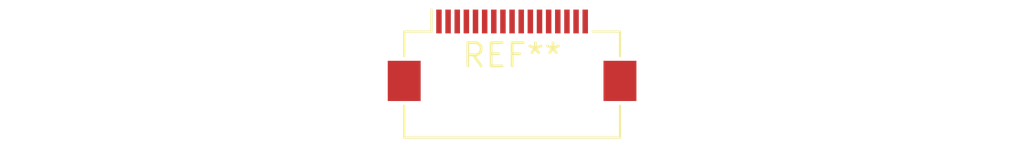
<source format=kicad_pcb>
(kicad_pcb (version 20240108) (generator pcbnew)

  (general
    (thickness 1.6)
  )

  (paper "A4")
  (layers
    (0 "F.Cu" signal)
    (31 "B.Cu" signal)
    (32 "B.Adhes" user "B.Adhesive")
    (33 "F.Adhes" user "F.Adhesive")
    (34 "B.Paste" user)
    (35 "F.Paste" user)
    (36 "B.SilkS" user "B.Silkscreen")
    (37 "F.SilkS" user "F.Silkscreen")
    (38 "B.Mask" user)
    (39 "F.Mask" user)
    (40 "Dwgs.User" user "User.Drawings")
    (41 "Cmts.User" user "User.Comments")
    (42 "Eco1.User" user "User.Eco1")
    (43 "Eco2.User" user "User.Eco2")
    (44 "Edge.Cuts" user)
    (45 "Margin" user)
    (46 "B.CrtYd" user "B.Courtyard")
    (47 "F.CrtYd" user "F.Courtyard")
    (48 "B.Fab" user)
    (49 "F.Fab" user)
    (50 "User.1" user)
    (51 "User.2" user)
    (52 "User.3" user)
    (53 "User.4" user)
    (54 "User.5" user)
    (55 "User.6" user)
    (56 "User.7" user)
    (57 "User.8" user)
    (58 "User.9" user)
  )

  (setup
    (pad_to_mask_clearance 0)
    (pcbplotparams
      (layerselection 0x00010fc_ffffffff)
      (plot_on_all_layers_selection 0x0000000_00000000)
      (disableapertmacros false)
      (usegerberextensions false)
      (usegerberattributes false)
      (usegerberadvancedattributes false)
      (creategerberjobfile false)
      (dashed_line_dash_ratio 12.000000)
      (dashed_line_gap_ratio 3.000000)
      (svgprecision 4)
      (plotframeref false)
      (viasonmask false)
      (mode 1)
      (useauxorigin false)
      (hpglpennumber 1)
      (hpglpenspeed 20)
      (hpglpendiameter 15.000000)
      (dxfpolygonmode false)
      (dxfimperialunits false)
      (dxfusepcbnewfont false)
      (psnegative false)
      (psa4output false)
      (plotreference false)
      (plotvalue false)
      (plotinvisibletext false)
      (sketchpadsonfab false)
      (subtractmaskfromsilk false)
      (outputformat 1)
      (mirror false)
      (drillshape 1)
      (scaleselection 1)
      (outputdirectory "")
    )
  )

  (net 0 "")

  (footprint "Hirose_FH12-17S-0.5SH_1x17-1MP_P0.50mm_Horizontal" (layer "F.Cu") (at 0 0))

)

</source>
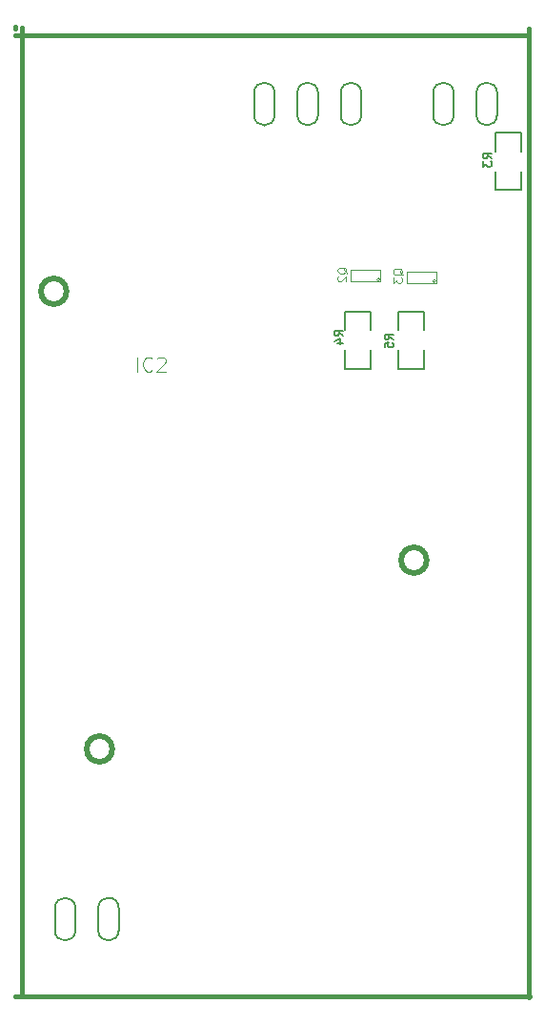
<source format=gbo>
G04 (created by PCBNEW (2013-07-07 BZR 4022)-stable) date 12/06/2018 18:13:56*
%MOIN*%
G04 Gerber Fmt 3.4, Leading zero omitted, Abs format*
%FSLAX34Y34*%
G01*
G70*
G90*
G04 APERTURE LIST*
%ADD10C,0.00590551*%
%ADD11C,0.018937*%
%ADD12C,0.015*%
%ADD13C,0.005*%
%ADD14C,0.0031*%
%ADD15C,0.0035*%
%ADD16C,0.0047*%
G04 APERTURE END LIST*
G54D10*
G54D11*
X15047Y-19800D02*
G75*
G03X15047Y-19800I-447J0D01*
G74*
G01*
X16647Y-35800D02*
G75*
G03X16647Y-35800I-447J0D01*
G74*
G01*
X27647Y-29200D02*
G75*
G03X27647Y-29200I-447J0D01*
G74*
G01*
G54D12*
X13250Y-10600D02*
X13250Y-10550D01*
X31200Y-10850D02*
X13250Y-10850D01*
X13250Y-44450D02*
X31250Y-44450D01*
X31212Y-10629D02*
X31212Y-44488D01*
X13492Y-44438D02*
X13492Y-10579D01*
G54D13*
X30050Y-14250D02*
X30950Y-14250D01*
X30950Y-14250D02*
X30950Y-14900D01*
X30050Y-15600D02*
X30050Y-16250D01*
X30050Y-16250D02*
X30950Y-16250D01*
X30950Y-16250D02*
X30950Y-15600D01*
X30050Y-14900D02*
X30050Y-14250D01*
X24800Y-20500D02*
X25700Y-20500D01*
X25700Y-20500D02*
X25700Y-21150D01*
X24800Y-21850D02*
X24800Y-22500D01*
X24800Y-22500D02*
X25700Y-22500D01*
X25700Y-22500D02*
X25700Y-21850D01*
X24800Y-21150D02*
X24800Y-20500D01*
X26650Y-20500D02*
X27550Y-20500D01*
X27550Y-20500D02*
X27550Y-21150D01*
X26650Y-21850D02*
X26650Y-22500D01*
X26650Y-22500D02*
X27550Y-22500D01*
X27550Y-22500D02*
X27550Y-21850D01*
X26650Y-21150D02*
X26650Y-20500D01*
G54D14*
X26025Y-19388D02*
G75*
G03X26025Y-19388I-62J0D01*
G74*
G01*
X25000Y-19050D02*
X25000Y-19450D01*
X26025Y-19050D02*
X26025Y-19450D01*
X25000Y-19450D02*
X26025Y-19450D01*
X26025Y-19050D02*
X25000Y-19050D01*
X27975Y-19438D02*
G75*
G03X27975Y-19438I-62J0D01*
G74*
G01*
X26950Y-19100D02*
X26950Y-19500D01*
X27975Y-19100D02*
X27975Y-19500D01*
X26950Y-19500D02*
X27975Y-19500D01*
X27975Y-19100D02*
X26950Y-19100D01*
G54D10*
X25360Y-13640D02*
X25360Y-12860D01*
X24639Y-13640D02*
X24639Y-12860D01*
X25360Y-12860D02*
G75*
G03X24639Y-12860I-360J0D01*
G74*
G01*
X24639Y-13640D02*
G75*
G03X25360Y-13640I360J0D01*
G74*
G01*
X23844Y-13640D02*
X23844Y-12860D01*
X23123Y-13640D02*
X23123Y-12860D01*
X23844Y-12860D02*
G75*
G03X23123Y-12860I-360J0D01*
G74*
G01*
X23123Y-13640D02*
G75*
G03X23844Y-13640I360J0D01*
G74*
G01*
X22328Y-13640D02*
X22328Y-12860D01*
X21608Y-13640D02*
X21608Y-12860D01*
X22328Y-12860D02*
G75*
G03X21608Y-12860I-360J0D01*
G74*
G01*
X21608Y-13640D02*
G75*
G03X22328Y-13640I360J0D01*
G74*
G01*
X30110Y-13640D02*
X30110Y-12860D01*
X29389Y-13640D02*
X29389Y-12860D01*
X30110Y-12860D02*
G75*
G03X29389Y-12860I-360J0D01*
G74*
G01*
X29389Y-13640D02*
G75*
G03X30110Y-13640I360J0D01*
G74*
G01*
X28594Y-13640D02*
X28594Y-12860D01*
X27873Y-13640D02*
X27873Y-12860D01*
X28594Y-12860D02*
G75*
G03X27873Y-12860I-360J0D01*
G74*
G01*
X27873Y-13640D02*
G75*
G03X28594Y-13640I360J0D01*
G74*
G01*
X14639Y-41360D02*
X14639Y-42140D01*
X15360Y-41360D02*
X15360Y-42140D01*
X14639Y-42140D02*
G75*
G03X15360Y-42140I360J0D01*
G74*
G01*
X15360Y-41360D02*
G75*
G03X14639Y-41360I-360J0D01*
G74*
G01*
X16155Y-41360D02*
X16155Y-42140D01*
X16876Y-41360D02*
X16876Y-42140D01*
X16155Y-42140D02*
G75*
G03X16876Y-42140I360J0D01*
G74*
G01*
X16876Y-41360D02*
G75*
G03X16155Y-41360I-360J0D01*
G74*
G01*
G54D13*
X29921Y-15150D02*
X29778Y-15050D01*
X29921Y-14978D02*
X29621Y-14978D01*
X29621Y-15092D01*
X29635Y-15121D01*
X29650Y-15135D01*
X29678Y-15150D01*
X29721Y-15150D01*
X29750Y-15135D01*
X29764Y-15121D01*
X29778Y-15092D01*
X29778Y-14978D01*
X29621Y-15250D02*
X29621Y-15435D01*
X29735Y-15335D01*
X29735Y-15378D01*
X29750Y-15407D01*
X29764Y-15421D01*
X29792Y-15435D01*
X29864Y-15435D01*
X29892Y-15421D01*
X29907Y-15407D01*
X29921Y-15378D01*
X29921Y-15292D01*
X29907Y-15264D01*
X29892Y-15250D01*
X24721Y-21350D02*
X24578Y-21250D01*
X24721Y-21178D02*
X24421Y-21178D01*
X24421Y-21292D01*
X24435Y-21321D01*
X24450Y-21335D01*
X24478Y-21350D01*
X24521Y-21350D01*
X24550Y-21335D01*
X24564Y-21321D01*
X24578Y-21292D01*
X24578Y-21178D01*
X24521Y-21607D02*
X24721Y-21607D01*
X24407Y-21535D02*
X24621Y-21464D01*
X24621Y-21650D01*
G54D15*
X17511Y-22602D02*
X17511Y-22102D01*
X18035Y-22554D02*
X18011Y-22578D01*
X17940Y-22602D01*
X17892Y-22602D01*
X17821Y-22578D01*
X17773Y-22530D01*
X17750Y-22483D01*
X17726Y-22388D01*
X17726Y-22316D01*
X17750Y-22221D01*
X17773Y-22173D01*
X17821Y-22126D01*
X17892Y-22102D01*
X17940Y-22102D01*
X18011Y-22126D01*
X18035Y-22150D01*
X18226Y-22150D02*
X18250Y-22126D01*
X18297Y-22102D01*
X18416Y-22102D01*
X18464Y-22126D01*
X18488Y-22150D01*
X18511Y-22197D01*
X18511Y-22245D01*
X18488Y-22316D01*
X18202Y-22602D01*
X18511Y-22602D01*
G54D13*
X26471Y-21475D02*
X26328Y-21375D01*
X26471Y-21303D02*
X26171Y-21303D01*
X26171Y-21417D01*
X26185Y-21446D01*
X26200Y-21460D01*
X26228Y-21475D01*
X26271Y-21475D01*
X26300Y-21460D01*
X26314Y-21446D01*
X26328Y-21417D01*
X26328Y-21303D01*
X26171Y-21746D02*
X26171Y-21603D01*
X26314Y-21589D01*
X26300Y-21603D01*
X26285Y-21632D01*
X26285Y-21703D01*
X26300Y-21732D01*
X26314Y-21746D01*
X26342Y-21760D01*
X26414Y-21760D01*
X26442Y-21746D01*
X26457Y-21732D01*
X26471Y-21703D01*
X26471Y-21632D01*
X26457Y-21603D01*
X26442Y-21589D01*
G54D16*
X24863Y-19182D02*
X24848Y-19153D01*
X24820Y-19125D01*
X24777Y-19082D01*
X24763Y-19053D01*
X24763Y-19025D01*
X24834Y-19039D02*
X24820Y-19011D01*
X24791Y-18982D01*
X24734Y-18968D01*
X24634Y-18968D01*
X24577Y-18982D01*
X24548Y-19011D01*
X24534Y-19039D01*
X24534Y-19096D01*
X24548Y-19125D01*
X24577Y-19153D01*
X24634Y-19168D01*
X24734Y-19168D01*
X24791Y-19153D01*
X24820Y-19125D01*
X24834Y-19096D01*
X24834Y-19039D01*
X24563Y-19282D02*
X24548Y-19296D01*
X24534Y-19325D01*
X24534Y-19396D01*
X24548Y-19425D01*
X24563Y-19439D01*
X24591Y-19453D01*
X24620Y-19453D01*
X24663Y-19439D01*
X24834Y-19268D01*
X24834Y-19453D01*
X26813Y-19232D02*
X26798Y-19203D01*
X26770Y-19175D01*
X26727Y-19132D01*
X26713Y-19103D01*
X26713Y-19075D01*
X26784Y-19089D02*
X26770Y-19061D01*
X26741Y-19032D01*
X26684Y-19018D01*
X26584Y-19018D01*
X26527Y-19032D01*
X26498Y-19061D01*
X26484Y-19089D01*
X26484Y-19146D01*
X26498Y-19175D01*
X26527Y-19203D01*
X26584Y-19218D01*
X26684Y-19218D01*
X26741Y-19203D01*
X26770Y-19175D01*
X26784Y-19146D01*
X26784Y-19089D01*
X26484Y-19318D02*
X26484Y-19503D01*
X26598Y-19403D01*
X26598Y-19446D01*
X26613Y-19475D01*
X26627Y-19489D01*
X26655Y-19503D01*
X26727Y-19503D01*
X26755Y-19489D01*
X26770Y-19475D01*
X26784Y-19446D01*
X26784Y-19361D01*
X26770Y-19332D01*
X26755Y-19318D01*
M02*

</source>
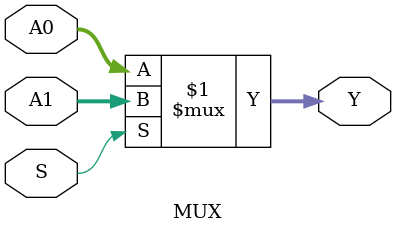
<source format=v>
module MUX (A0, A1, S, Y);
  parameter nbit=8;
  input wire [nbit-1:0] A0;
  input wire [nbit-1:0] A1;
  input wire S;
  output wire [nbit-1:0] Y;
  
  assign Y = S ? A1 : A0;
  
endmodule
</source>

• • • • • • •

### What the task asks
Take the lines of the material above from the first through the one containing "(usegerberattributes false)", both included, and print them exactly without the pictures.

### Solution to this problem
<source format=kicad_pcb>
(kicad_pcb (version 20240108) (generator pcbnew)

  (general
    (thickness 1.6)
  )

  (paper "A4")
  (layers
    (0 "F.Cu" signal)
    (31 "B.Cu" signal)
    (32 "B.Adhes" user "B.Adhesive")
    (33 "F.Adhes" user "F.Adhesive")
    (34 "B.Paste" user)
    (35 "F.Paste" user)
    (36 "B.SilkS" user "B.Silkscreen")
    (37 "F.SilkS" user "F.Silkscreen")
    (38 "B.Mask" user)
    (39 "F.Mask" user)
    (40 "Dwgs.User" user "User.Drawings")
    (41 "Cmts.User" user "User.Comments")
    (42 "Eco1.User" user "User.Eco1")
    (43 "Eco2.User" user "User.Eco2")
    (44 "Edge.Cuts" user)
    (45 "Margin" user)
    (46 "B.CrtYd" user "B.Courtyard")
    (47 "F.CrtYd" user "F.Courtyard")
    (48 "B.Fab" user)
    (49 "F.Fab" user)
    (50 "User.1" user)
    (51 "User.2" user)
    (52 "User.3" user)
    (53 "User.4" user)
    (54 "User.5" user)
    (55 "User.6" user)
    (56 "User.7" user)
    (57 "User.8" user)
    (58 "User.9" user)
  )

  (setup
    (pad_to_mask_clearance 0)
    (pcbplotparams
      (layerselection 0x00010fc_ffffffff)
      (plot_on_all_layers_selection 0x0000000_00000000)
      (disableapertmacros false)
      (usegerberextensions false)
      (usegerberattributes false)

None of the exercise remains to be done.